自営業やフリーランスなど、厚生年金に加入していない場合は、報告義務はありません。
■ 「在職定時改定」は自動で行われる
65歳以上の方が厚生年金に加入して働いている場合、毎年1回(原則8月)に「在職定時改定」による年金額の見直しが行われます。
この手続きは自動的に実施されるため、特別な申請は不要です。
ただし、退職した際には「退職届」や「年金受給権者現況届」などの確認が必要な場合もあるため、念のため年金事務所に問い合わせましょう。
(参考:日本年金機構「在職定時改定制度」)
■ 支給停止に気づいたら「ねんきんネット」で確認
「今月の年金が減っている?」と感じたら、まずは「ねんきんネット」(日本年金機構の公式サイト)で支給内容を確認しましょう。
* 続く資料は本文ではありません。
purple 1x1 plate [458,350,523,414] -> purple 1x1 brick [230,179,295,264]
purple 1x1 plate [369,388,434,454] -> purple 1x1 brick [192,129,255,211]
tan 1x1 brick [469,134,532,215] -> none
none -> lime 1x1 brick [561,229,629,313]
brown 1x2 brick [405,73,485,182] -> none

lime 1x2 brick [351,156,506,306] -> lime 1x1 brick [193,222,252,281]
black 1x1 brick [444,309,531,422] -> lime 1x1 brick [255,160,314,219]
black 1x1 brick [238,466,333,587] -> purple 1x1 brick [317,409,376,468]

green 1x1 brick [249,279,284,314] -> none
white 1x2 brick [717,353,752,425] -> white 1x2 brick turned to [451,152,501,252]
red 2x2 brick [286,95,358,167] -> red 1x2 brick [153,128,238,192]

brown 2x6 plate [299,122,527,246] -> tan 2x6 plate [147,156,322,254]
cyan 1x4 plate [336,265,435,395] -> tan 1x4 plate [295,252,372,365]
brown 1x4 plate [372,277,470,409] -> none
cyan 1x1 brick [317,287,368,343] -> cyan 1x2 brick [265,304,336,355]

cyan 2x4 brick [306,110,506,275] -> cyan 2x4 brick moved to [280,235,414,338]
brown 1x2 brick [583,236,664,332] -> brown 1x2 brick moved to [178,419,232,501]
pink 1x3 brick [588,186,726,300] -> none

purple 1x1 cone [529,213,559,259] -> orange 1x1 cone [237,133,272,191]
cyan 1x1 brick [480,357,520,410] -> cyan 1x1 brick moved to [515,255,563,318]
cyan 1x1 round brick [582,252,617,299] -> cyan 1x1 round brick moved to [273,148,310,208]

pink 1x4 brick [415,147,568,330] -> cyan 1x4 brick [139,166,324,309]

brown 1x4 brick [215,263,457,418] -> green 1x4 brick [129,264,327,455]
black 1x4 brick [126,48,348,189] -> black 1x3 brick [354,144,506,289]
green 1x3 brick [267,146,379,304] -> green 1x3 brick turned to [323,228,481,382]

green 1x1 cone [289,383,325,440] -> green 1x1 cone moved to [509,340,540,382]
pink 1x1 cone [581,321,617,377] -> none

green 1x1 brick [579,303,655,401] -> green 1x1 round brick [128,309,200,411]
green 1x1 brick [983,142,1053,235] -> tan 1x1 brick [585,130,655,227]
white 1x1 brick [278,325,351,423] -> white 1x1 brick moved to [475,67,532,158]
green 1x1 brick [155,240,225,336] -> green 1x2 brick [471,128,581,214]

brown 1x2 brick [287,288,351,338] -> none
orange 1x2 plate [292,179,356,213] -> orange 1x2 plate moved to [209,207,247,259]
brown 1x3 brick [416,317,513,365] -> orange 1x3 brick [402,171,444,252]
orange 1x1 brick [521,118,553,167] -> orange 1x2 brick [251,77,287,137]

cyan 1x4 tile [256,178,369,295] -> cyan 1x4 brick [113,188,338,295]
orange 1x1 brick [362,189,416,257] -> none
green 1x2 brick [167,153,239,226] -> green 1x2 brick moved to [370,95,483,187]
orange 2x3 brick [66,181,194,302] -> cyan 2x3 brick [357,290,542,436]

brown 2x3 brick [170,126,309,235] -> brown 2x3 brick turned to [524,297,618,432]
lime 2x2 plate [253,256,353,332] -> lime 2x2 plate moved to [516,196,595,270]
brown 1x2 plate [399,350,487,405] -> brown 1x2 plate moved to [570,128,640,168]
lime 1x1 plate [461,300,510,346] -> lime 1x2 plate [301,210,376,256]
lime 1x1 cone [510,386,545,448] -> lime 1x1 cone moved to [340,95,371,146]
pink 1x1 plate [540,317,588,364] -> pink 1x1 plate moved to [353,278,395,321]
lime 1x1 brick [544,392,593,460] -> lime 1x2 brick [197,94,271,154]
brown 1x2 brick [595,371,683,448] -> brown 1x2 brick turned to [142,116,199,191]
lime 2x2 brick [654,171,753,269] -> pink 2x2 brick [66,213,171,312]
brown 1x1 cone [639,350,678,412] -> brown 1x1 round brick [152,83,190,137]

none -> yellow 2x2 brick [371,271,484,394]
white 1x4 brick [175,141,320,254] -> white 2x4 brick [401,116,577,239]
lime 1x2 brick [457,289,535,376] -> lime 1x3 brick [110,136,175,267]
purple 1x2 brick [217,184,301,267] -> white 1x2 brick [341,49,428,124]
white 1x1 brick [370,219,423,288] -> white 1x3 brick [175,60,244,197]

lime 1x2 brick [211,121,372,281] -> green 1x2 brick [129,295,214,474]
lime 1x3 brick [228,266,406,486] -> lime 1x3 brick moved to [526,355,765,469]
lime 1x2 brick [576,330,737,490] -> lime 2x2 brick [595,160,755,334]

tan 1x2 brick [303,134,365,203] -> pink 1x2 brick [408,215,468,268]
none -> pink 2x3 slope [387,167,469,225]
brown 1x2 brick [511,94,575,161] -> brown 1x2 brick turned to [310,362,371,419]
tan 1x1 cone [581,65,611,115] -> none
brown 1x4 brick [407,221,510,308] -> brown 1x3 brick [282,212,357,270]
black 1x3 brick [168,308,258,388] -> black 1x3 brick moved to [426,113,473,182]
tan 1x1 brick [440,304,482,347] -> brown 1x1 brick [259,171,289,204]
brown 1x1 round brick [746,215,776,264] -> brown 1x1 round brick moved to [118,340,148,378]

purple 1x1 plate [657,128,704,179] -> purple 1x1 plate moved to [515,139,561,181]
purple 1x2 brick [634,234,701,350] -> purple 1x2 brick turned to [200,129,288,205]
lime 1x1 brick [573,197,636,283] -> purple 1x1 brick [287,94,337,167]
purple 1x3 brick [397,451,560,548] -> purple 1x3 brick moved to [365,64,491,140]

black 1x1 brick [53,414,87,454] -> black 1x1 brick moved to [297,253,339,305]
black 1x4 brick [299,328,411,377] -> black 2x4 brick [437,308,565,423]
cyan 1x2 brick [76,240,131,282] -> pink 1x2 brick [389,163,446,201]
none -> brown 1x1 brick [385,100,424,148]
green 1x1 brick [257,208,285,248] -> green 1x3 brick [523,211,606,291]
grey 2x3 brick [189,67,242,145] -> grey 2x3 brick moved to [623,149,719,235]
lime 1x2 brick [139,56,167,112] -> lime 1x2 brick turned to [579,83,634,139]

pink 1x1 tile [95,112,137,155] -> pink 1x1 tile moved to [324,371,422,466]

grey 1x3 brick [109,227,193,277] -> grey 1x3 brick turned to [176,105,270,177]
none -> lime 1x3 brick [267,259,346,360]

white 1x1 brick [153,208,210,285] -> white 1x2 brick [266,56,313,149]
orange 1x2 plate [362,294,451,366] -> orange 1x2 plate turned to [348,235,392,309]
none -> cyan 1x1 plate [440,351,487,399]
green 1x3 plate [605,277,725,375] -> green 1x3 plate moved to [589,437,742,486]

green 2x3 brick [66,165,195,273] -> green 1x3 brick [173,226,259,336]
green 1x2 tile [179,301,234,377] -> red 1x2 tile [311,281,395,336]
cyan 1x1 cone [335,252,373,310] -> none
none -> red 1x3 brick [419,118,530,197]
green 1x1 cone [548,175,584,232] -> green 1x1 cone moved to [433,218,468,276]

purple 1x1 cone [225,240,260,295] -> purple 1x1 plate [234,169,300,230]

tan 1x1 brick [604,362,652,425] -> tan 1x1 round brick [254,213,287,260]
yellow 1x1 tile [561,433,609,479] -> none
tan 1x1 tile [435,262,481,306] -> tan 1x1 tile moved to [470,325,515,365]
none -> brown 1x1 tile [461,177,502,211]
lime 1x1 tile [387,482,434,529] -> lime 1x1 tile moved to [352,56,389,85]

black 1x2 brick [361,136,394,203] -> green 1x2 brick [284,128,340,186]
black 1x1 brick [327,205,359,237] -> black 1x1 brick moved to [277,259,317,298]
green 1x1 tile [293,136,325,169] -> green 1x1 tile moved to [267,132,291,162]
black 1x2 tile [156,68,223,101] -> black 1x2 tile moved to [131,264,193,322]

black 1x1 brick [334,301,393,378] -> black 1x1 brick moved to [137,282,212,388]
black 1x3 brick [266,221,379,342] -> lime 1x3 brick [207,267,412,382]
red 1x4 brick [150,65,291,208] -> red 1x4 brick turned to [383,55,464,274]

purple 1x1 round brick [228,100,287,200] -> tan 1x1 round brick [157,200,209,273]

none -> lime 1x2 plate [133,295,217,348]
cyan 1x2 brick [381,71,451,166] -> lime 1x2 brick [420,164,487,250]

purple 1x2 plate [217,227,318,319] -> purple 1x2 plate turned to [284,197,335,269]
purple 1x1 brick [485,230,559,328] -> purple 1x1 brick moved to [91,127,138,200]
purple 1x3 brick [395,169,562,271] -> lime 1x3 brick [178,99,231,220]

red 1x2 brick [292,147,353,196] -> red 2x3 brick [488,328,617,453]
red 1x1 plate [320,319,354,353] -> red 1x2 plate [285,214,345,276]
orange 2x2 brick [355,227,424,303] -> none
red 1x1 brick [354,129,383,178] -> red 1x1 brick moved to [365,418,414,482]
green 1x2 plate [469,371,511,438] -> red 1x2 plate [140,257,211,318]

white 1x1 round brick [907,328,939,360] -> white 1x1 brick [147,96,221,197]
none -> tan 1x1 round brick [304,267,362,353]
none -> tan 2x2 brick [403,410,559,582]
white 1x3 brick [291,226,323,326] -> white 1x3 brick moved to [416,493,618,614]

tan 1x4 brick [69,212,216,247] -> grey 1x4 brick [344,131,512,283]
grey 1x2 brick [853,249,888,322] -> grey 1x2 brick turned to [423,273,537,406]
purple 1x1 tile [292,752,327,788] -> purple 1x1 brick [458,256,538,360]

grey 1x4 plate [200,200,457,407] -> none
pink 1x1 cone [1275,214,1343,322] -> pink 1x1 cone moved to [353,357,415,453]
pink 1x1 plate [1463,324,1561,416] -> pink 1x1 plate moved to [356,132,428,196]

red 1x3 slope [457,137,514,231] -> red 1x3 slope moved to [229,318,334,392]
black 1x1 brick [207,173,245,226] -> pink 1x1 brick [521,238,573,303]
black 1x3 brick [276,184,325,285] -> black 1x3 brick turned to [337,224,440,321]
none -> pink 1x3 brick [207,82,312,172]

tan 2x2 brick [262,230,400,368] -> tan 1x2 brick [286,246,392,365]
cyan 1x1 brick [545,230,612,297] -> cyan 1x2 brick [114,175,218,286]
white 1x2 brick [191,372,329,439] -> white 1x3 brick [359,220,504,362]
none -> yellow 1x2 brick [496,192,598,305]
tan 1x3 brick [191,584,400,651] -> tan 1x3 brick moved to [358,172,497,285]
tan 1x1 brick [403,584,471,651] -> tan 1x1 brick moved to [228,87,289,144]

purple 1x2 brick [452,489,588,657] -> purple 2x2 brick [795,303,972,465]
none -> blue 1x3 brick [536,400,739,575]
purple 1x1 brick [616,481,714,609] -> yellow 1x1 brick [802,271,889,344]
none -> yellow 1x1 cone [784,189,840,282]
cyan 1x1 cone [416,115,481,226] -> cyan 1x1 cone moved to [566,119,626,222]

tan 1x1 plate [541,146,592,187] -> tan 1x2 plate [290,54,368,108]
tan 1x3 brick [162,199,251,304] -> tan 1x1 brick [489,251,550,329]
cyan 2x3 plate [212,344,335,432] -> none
支給停止の理由や期間、再開時期などがオンラインで確認できます。
また、不明点がある場合は、最寄りの年金事務所や「ねんきんダイヤル(0570-05-1165)」への相談も有効です。
■ よくある注意点
・収入の変動(ボーナスや昇給)があったら早めに確認する
・厚生年金加入期間が延びると、将来の年金額も増える
・退職時には再計算され、減額分が調整される
在職老齢年金は複雑に見えても、仕組みを理解し、定期的に確認することで“損をしない働き方”を続けられます。
制度は数年おきに見直されているため、最新情報をチェックしながら柔軟に対応することが大切です。
7.まとめ|年金を味方にして、長く安心して働こう
「働くと年金が減る」という言葉だけが独り歩きしがちですが、実際には制度を理解して働けば、損をすることはありません。
在職老齢年金は「働く人が年金を二重に受け取りすぎないように一時的に調整する仕組み」であり、年金を失うわけではなく、将来的に増額されるチャンスもあります。
また、働き続けることは、収入面の安定だけでなく、健康維持や生きがいの面でも大きなメリットがあります。
「週3勤務」「短時間勤務」など、自分に合ったペースで働きながら年金を上手に活用することで、心にも財布にもゆとりある生活を実現できるでしょう。
大切なのは、制度の最新情報を定期的に確認し、自分の働き方に合わせて最適化すること。
不安があれば「ねんきんネット」での確認や年金事務所への相談を活用しながら、年金を“味方”にして、安心して働き続けられる未来をつくっていきましょう。